A côté de cela il y a la jolie et tendre romance de deux jeunes gens pauvres qui espèrent échapper à la méchanceté.
La version de 1953 comportait les voix de Serge Reggiani, Anouk Aimée, et Pierre Brasseur pour les voix ; ce film-là fut « massacré » pour des raisons de conflit entre producteur et l’équipe de la réalisation ; finalement, c’est en 1979 que l’histoire complète verra le jour, avec d’autres voix mais avec la récupération de certaines scènes.
L’histoire n’est pas que la romance entre deux jeunes gens persécutés pour leur amour, il est une allégorie contre la dictature ; les allusions au nazisme y sont évidentes, celles au communisme de Staline un peu moins, mais les experts estiment qu’elles sont bien là. Ce qui est certain, c’est que les thèmes de préférence de Jacques Prévert s’y retrouvent totalement, à savoir l’amour de la liberté, et l’amour tout court.
Parmi les personnages importants, en dehors du roi, de la bergère, du ramoneur et de l’oiseau, il y a l’aveugle, un musicien des rues qui a toujours dit aux habitants de la ville d’en-bas qu’un monde meilleur et plus beau existait.
L’oiseau, qui est papa, a parmi ses quatre oisillons, un petit aventurier aussi coloré que son papa et qui parvient à toujours se faire piéger par le roi.
Le petit chien du roi va devenir leur ami et jouer des tours au vilain chef de la police, grossier et obséquieux.
Le roi qui a un ego surdimensionné et le culte de sa personnalité a la voix de Pascal Mazzotti. Le maire du palais a la voix de Claude Pieplu et c’est Raymond Bussières qui prête la sienne au chef de la police.
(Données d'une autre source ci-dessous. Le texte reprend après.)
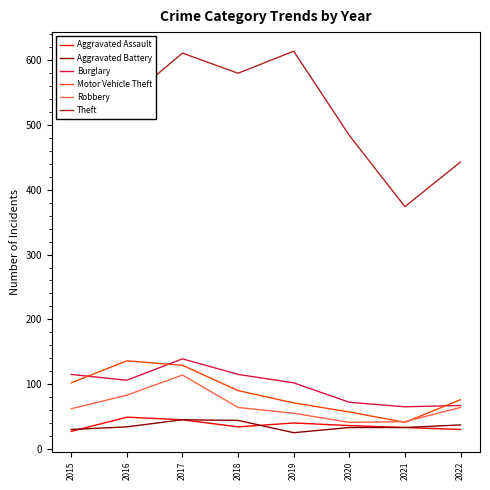

What is the smallest value displayed?

25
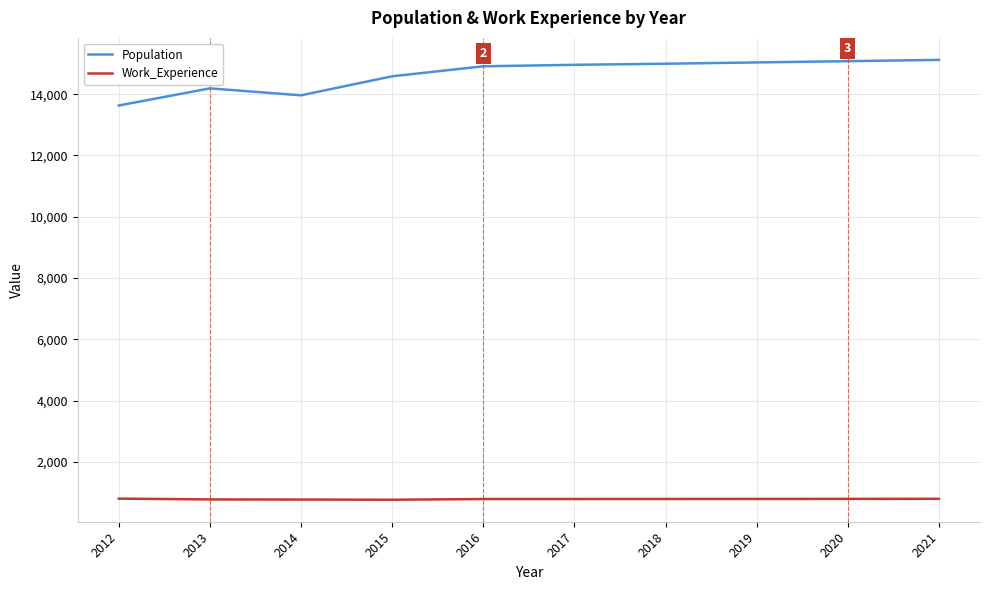

What is the greatest value displayed?

15118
On trouve encore dans la distribution Hubert Deschamps et Roger Blin qui joue l’aveugle.
L’oiseau a la voix de Jean Martin, Agnès Viala est la bergère et Renaud Marx, le ramoneur.
La référence au film de Lang « Metropolis » est évidente avec la ville haute, belle et claire pour les riches, et la ville basse où se morfondent les pauvres gens privés de lumière. Lorsque le ramoneur se retrouve à la « peinture à la chaîne », on pense un peu à Charlie Chaplin et ses « Temps Modernes » où tout se déglingue.
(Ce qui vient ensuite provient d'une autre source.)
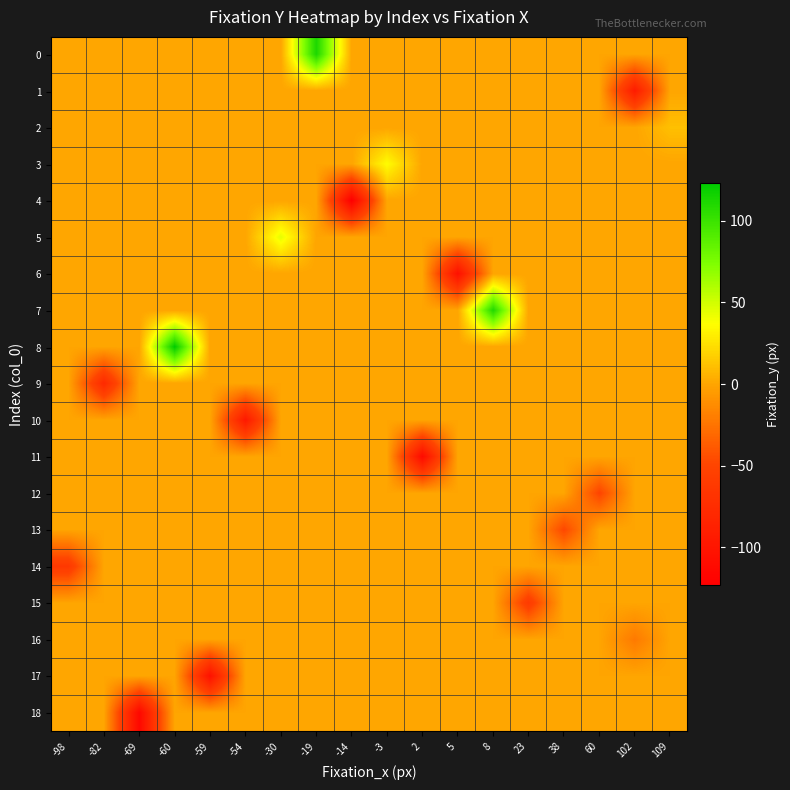

Which series changed the most between -69 and -19?

18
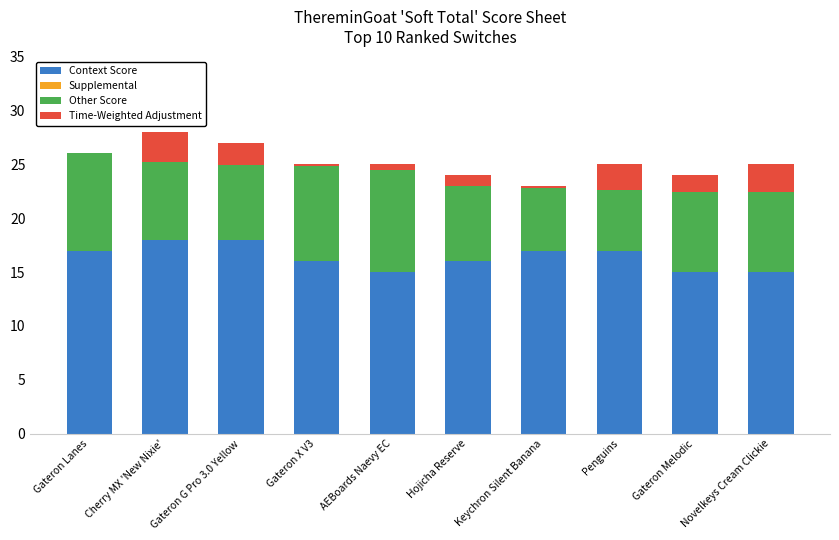

How many Context Score values are between 15 and 17?

8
Malheureusement pour Jacques Prévert, il ne verra pas la sortie de cette nouvelle version, puisqu’il meurt en 1977.
Le film est aussi une preuve de la collaboration entre les techniciens de l’animation – on trouve d’ailleurs parmi les dessinateurs Philippe Leclerc ; l’équipe réunie pour « Le Roi & l’Oiseau » a permis de se distinguer des modèles américains, comme les Studios Disney.